--- Begin PASSAGE SHOWN ---

Bankrupt firms BlockFi and FTX have announced an agreement “in principle” to settle their disputes.
According to a March 6 court filing, FTX has committed to paying up to $874.5 million to BlockFi, marking a potential resolution to a long-standing legal battle between the two entities.
Under the agreement terms, subject to court approval, BlockFi stands to receive compensation that includes an allowed customer claim of $185.2 million against FTX.com. This claim represents the full value of assets held on the exchange as of the FTX petition date.
BlockFi will also receive a claim of $689.3 million against Alameda Research, primarily concerning loans extended to the company. $250 million out of the entire amount will be treated as a secured claim, ensuring expedited payment to BlockFi once FTX’s proposed reorganization plan is confirmed.
The failed exchange has also agreed to waive or subordinate all other claims against BlockFi, effectively clearing the path for a smoother resolution. This paves the way for BlockFi’s support of FTX’s proposed reorganization plan, ultimately aiding in closing the ongoing legal proceedings. The remaining amount depends on FTX’s capacity to settle its obligations to its customers and other creditors initially.

--- End PASSAGE SHOWN ---
--- Begin DATA LINES ---

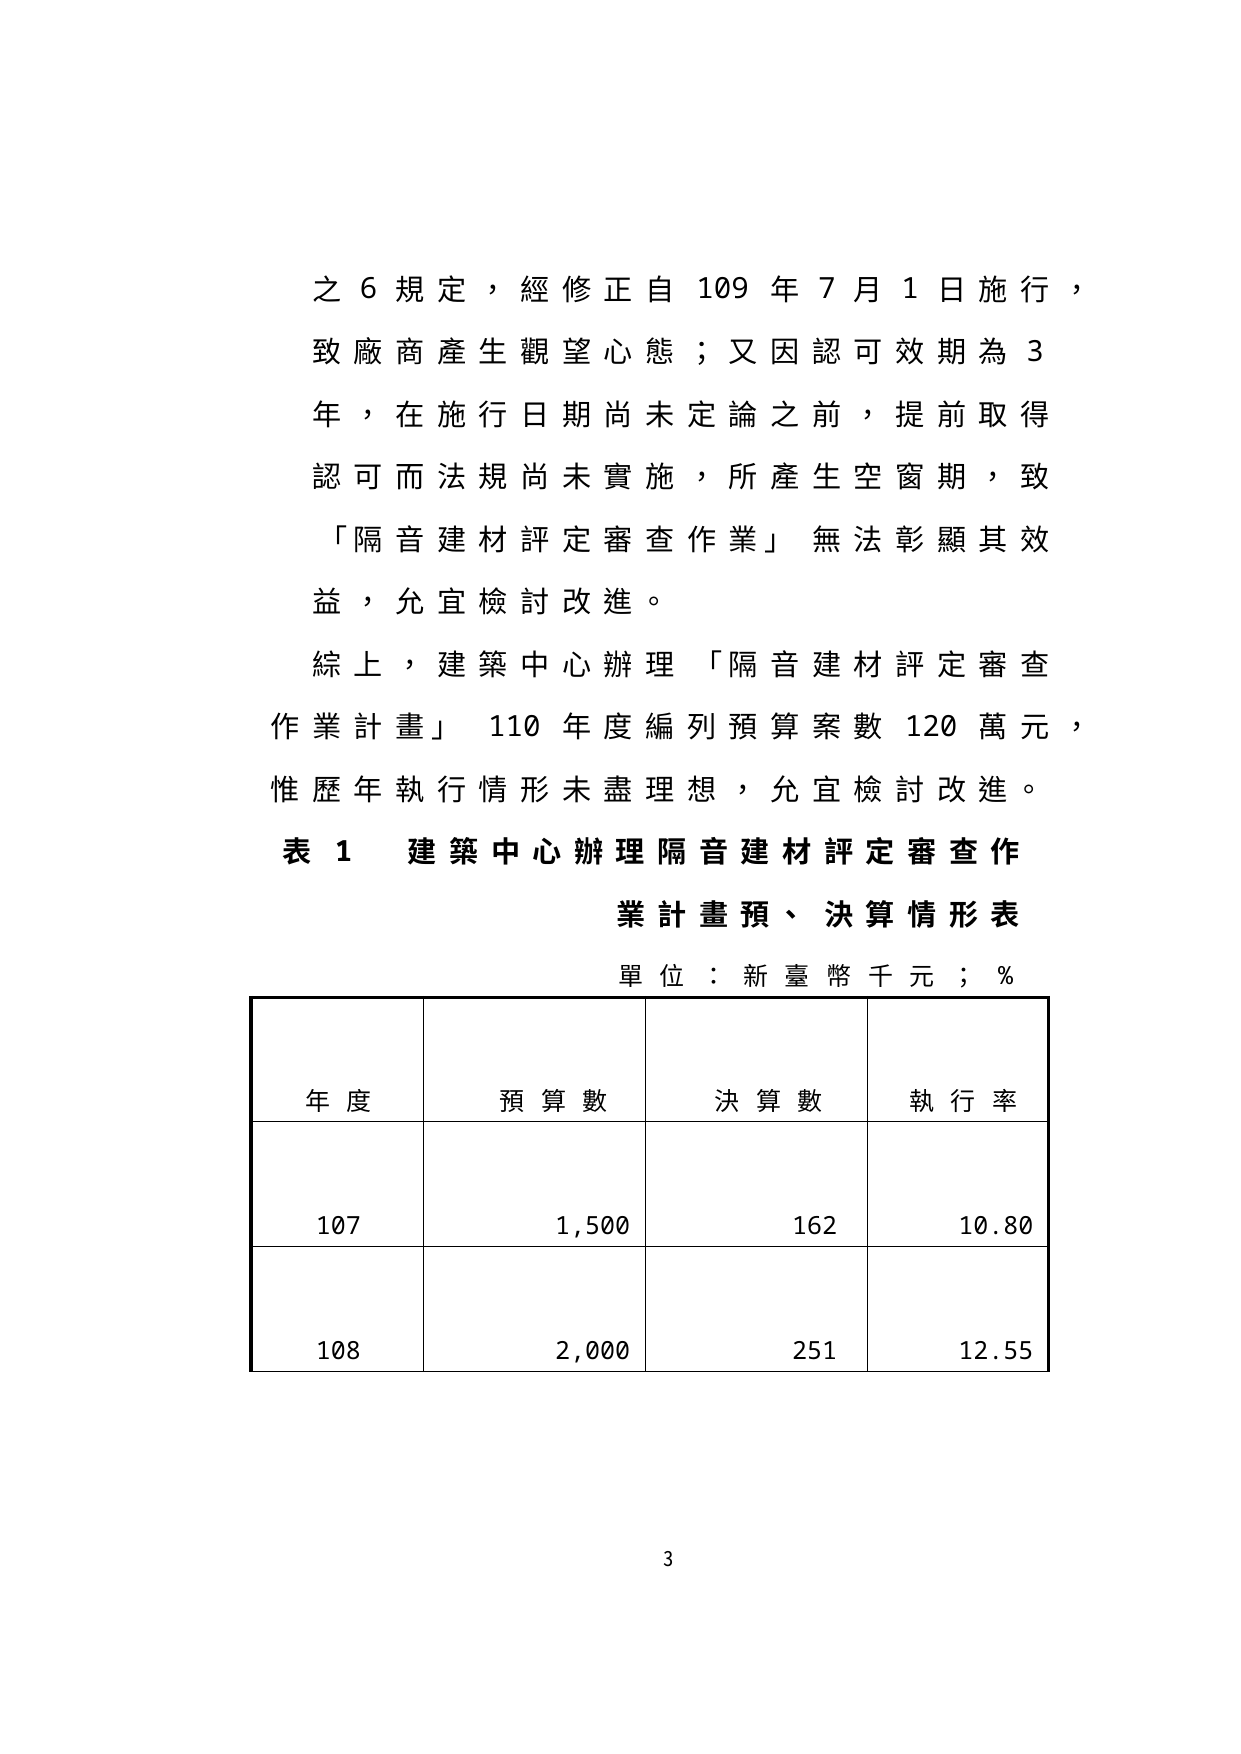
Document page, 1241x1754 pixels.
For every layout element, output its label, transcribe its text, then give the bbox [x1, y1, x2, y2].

--- End DATA LINES ---

▶ _TASKS FOR THIS EXERCISE_
1. Transcribe the passage of the BlockFi–FTX settlement article between "According to a" and "the two entities.", inclusive.
2. Pick up the article on the BlockFi–FTX settlement where it stops, and continue it from its final sentence.

▶ _RESULTS FOR THE EXERCISE_
1.
According to a March 6 court filing, FTX has committed to paying up to $874.5 million to BlockFi, marking a potential resolution to a long-standing legal battle between the two entities.

2.
The administrators overseeing BlockFi’s bankruptcy have noted that prompt mediation made this outcome possible, reducing litigation expenses and redirecting funds for legal disputes with FTX toward customer payouts.
BlockFi sought Chapter 11 bankruptcy protection on November 28, 2022, attributing its financial troubles to FTX’s collapse earlier that month. Legal disputes ensued in 2023, with BlockFi claiming FTX owed it over $1 billion.
This amount comprised a $400 million credit line and nearly $900 million lent to Alameda Research, primarily collateralized by FTX’s token, FTT. Concurrently, BlockFi faced liabilities, owing FTX.US up to $275 million under a 2022 rescue loan deal.
Efforts to resolve disputes between BlockFi and FTX started when Chapter 11 proceedings were initiated. The initial focus centered on recovering approximately $185 million in digital assets held on the exchange and around $690 million loaned to Alameda Research.
However, counterclaims and competing assertions from FTX have complicated the resolution process. The preliminary resolution reached in September 2023 laid the groundwork for the recent agreement, with FTX agreeing to waive most of its claims against BlockFi.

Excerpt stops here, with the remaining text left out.